Darlington, however, is not a track that sees too many first-time winners. In fact, the last first-time winner of any kind at “The Track Too Tough To Tame” was Lake Speed back in 1988 in the spring race. And the more astounding thing is, thanks to a push by Keselowski on the last restart, Smith held off Carl Edwards for the final two-lap stretch and even kept on the gas after hitting the turn 2 wall on the last lap. To be able to out-drive the points leader on one of the toughest tracks on the circuit is nothing to sneeze at.

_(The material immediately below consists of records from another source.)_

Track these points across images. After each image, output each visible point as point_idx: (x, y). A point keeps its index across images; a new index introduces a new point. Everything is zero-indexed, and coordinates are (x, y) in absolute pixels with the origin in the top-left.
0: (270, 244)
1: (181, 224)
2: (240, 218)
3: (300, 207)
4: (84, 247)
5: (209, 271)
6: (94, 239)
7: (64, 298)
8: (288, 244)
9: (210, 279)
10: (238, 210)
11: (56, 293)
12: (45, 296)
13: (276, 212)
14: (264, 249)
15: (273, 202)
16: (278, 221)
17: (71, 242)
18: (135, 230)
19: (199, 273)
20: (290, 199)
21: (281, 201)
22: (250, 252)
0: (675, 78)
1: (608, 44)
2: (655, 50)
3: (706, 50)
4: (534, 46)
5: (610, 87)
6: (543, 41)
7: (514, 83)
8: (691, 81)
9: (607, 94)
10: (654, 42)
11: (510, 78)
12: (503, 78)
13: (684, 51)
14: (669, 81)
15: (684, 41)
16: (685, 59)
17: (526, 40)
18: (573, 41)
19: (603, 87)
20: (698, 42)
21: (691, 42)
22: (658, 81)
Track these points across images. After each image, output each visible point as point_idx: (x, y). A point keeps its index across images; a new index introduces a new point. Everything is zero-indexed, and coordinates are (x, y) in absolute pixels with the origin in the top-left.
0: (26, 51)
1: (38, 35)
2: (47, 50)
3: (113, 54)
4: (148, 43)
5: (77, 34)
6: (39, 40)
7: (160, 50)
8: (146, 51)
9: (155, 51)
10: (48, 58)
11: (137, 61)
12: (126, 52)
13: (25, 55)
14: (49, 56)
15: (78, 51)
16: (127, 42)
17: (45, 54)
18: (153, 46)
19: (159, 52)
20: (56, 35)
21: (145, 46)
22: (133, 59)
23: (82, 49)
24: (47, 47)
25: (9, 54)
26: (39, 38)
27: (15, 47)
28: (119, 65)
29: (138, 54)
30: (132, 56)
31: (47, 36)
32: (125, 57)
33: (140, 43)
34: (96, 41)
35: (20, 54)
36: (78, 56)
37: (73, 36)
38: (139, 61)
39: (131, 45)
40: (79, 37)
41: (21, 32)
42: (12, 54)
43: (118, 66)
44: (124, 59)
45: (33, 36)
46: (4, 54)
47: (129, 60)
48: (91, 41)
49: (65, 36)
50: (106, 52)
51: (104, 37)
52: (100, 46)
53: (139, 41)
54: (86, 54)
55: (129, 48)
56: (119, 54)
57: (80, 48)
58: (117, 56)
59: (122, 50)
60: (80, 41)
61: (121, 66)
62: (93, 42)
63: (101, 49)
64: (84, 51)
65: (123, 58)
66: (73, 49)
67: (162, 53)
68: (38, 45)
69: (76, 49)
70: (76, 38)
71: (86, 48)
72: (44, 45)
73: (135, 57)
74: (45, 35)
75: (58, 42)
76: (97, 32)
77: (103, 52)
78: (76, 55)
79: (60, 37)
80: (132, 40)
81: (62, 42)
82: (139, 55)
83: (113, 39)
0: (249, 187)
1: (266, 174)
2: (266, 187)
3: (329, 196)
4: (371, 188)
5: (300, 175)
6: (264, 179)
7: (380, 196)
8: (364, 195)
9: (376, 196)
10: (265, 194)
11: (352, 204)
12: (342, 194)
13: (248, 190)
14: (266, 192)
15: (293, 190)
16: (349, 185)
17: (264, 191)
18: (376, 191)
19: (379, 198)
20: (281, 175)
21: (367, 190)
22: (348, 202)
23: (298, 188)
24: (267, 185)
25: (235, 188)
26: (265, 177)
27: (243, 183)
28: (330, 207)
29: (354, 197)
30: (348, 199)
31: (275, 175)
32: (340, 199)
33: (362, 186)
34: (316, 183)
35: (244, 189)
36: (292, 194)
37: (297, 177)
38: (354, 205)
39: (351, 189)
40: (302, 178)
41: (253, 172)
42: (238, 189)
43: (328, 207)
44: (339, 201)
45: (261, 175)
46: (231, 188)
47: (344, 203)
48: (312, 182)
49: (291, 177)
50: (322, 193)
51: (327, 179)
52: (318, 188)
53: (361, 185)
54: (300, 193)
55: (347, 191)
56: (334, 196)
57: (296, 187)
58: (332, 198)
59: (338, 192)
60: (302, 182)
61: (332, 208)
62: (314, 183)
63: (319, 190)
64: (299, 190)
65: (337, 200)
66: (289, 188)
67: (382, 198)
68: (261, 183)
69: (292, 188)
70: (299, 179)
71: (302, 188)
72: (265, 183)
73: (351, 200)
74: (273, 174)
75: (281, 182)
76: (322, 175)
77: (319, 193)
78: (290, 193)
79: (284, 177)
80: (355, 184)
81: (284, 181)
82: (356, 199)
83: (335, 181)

While many consider the Wood Brothers and Bayne’s Daytona 500 win to be one of the biggest upsets of all time, this win by Smith and Furniture Row Racing just might trump it. The Wood Brothers are no strangers to victory lane, although their wins have grown fewer and further between in the last two decades or so. Furniture Row Racing is not a team one would ever consider to win a race of the magnitude of the Southern 500. Granted, the Southern 500 has lost some luster after losing its Labor Day date to the Auto Club Speedway, but it’s still an impressive win for any team nonetheless.

While Furniture Row Racing likely will never be an organization on the same level of Hendrick Motorsports, Joe Gibbs Racing, Roush Fenway Racing or Richard Childress Racing, they have at least narrowed their gap somewhat. And the astounding thing is the team has done this all from a home base in Denver, Colo. and done it with little to no testing of their racecars.

For years, the Sprint Cup Series has had the same four organizations winning almost every week, but in the 2011 season, there has been a bit of a resurgence by these underdog teams, started with Bayne and the Wood Brothers storybook Daytona 500 win and now further emphasized by Smith and Furniture Row Racing’s triumph at Darlington.

But, because of the antics of other drivers coming to blows, Smith’s victory has largely been ignored and that is an absolute shame, for this makes for a far better story than Montoya and Newman or Harvick and Busch coming to blows.